• _PROMPT_: Look through the data below for the line with "camera: 15 degrees left, 10 degrees down", and transcribe it exactly together with each line after it up to and including the line with "(193, 238) = (265, 276): black". Give nothing else.
##### DATASET
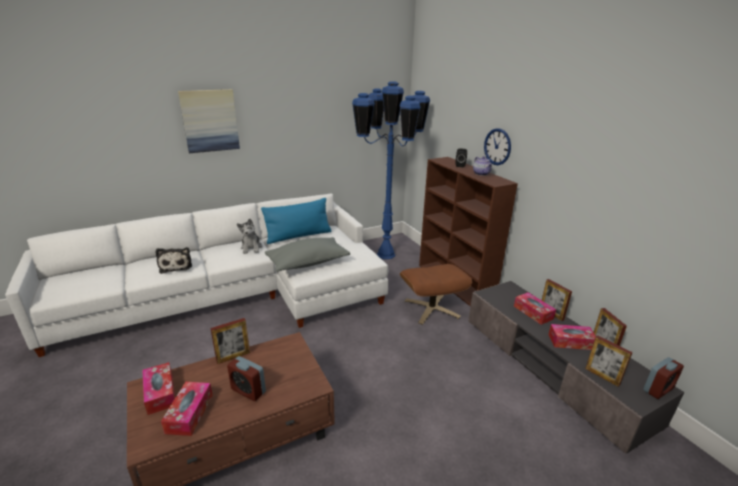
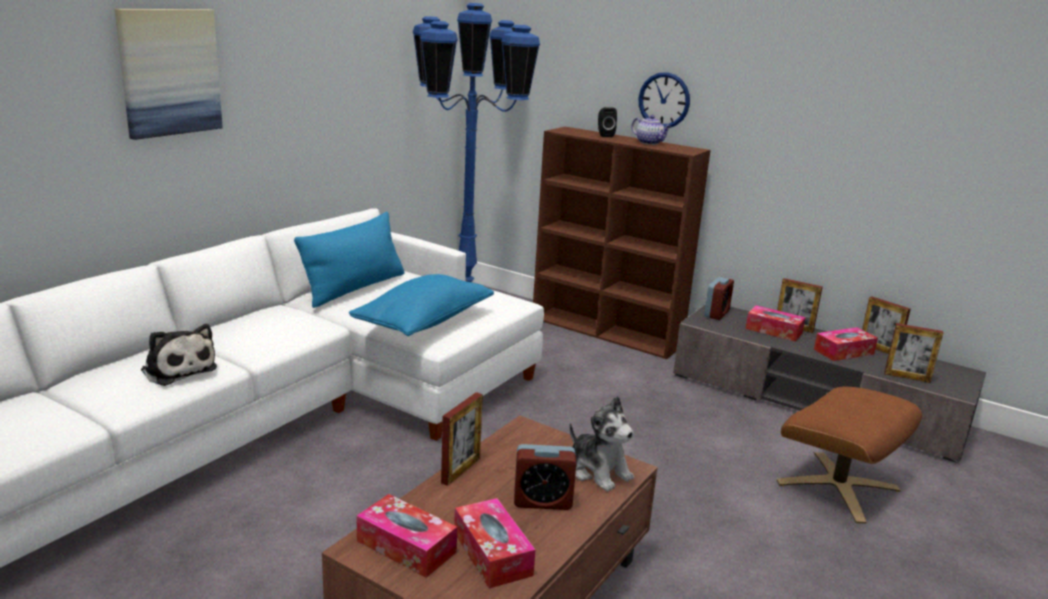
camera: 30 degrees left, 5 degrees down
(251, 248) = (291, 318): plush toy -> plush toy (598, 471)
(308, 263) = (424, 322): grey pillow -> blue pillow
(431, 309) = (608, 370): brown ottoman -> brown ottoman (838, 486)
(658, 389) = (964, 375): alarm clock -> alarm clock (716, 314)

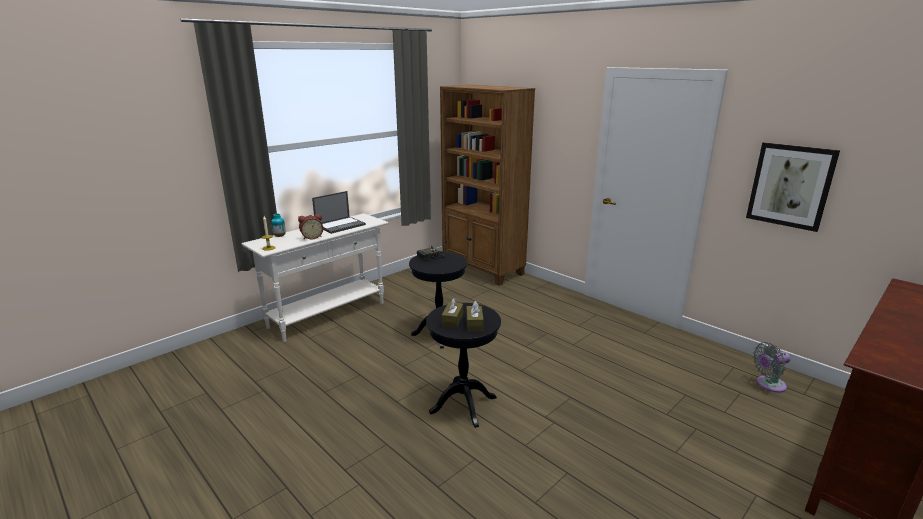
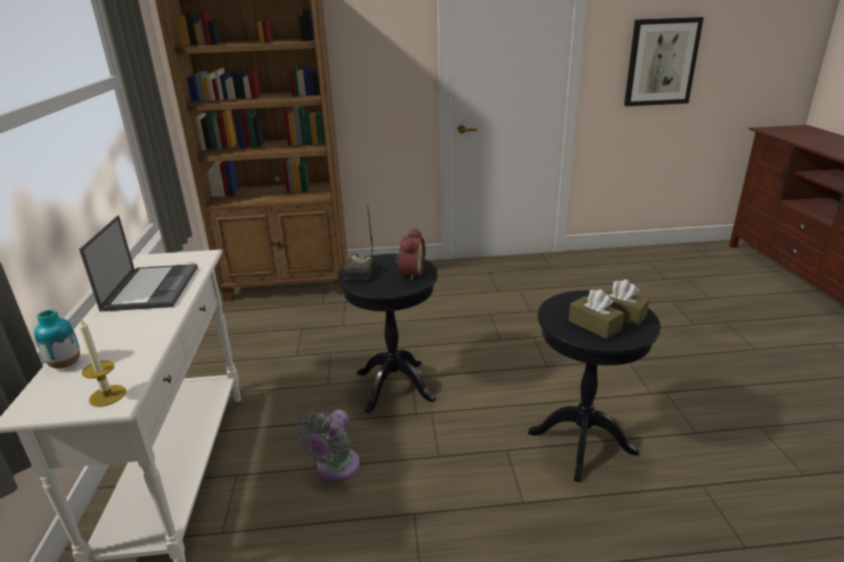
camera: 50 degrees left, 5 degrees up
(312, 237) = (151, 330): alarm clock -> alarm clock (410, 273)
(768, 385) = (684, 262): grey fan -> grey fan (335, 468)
##########
##### DATASET
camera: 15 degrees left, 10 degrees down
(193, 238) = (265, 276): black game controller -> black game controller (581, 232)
##########
• _EXERCISE RESPONSE_:
camera: 15 degrees left, 10 degrees down
(193, 238) = (265, 276): black game controller -> black game controller (581, 232)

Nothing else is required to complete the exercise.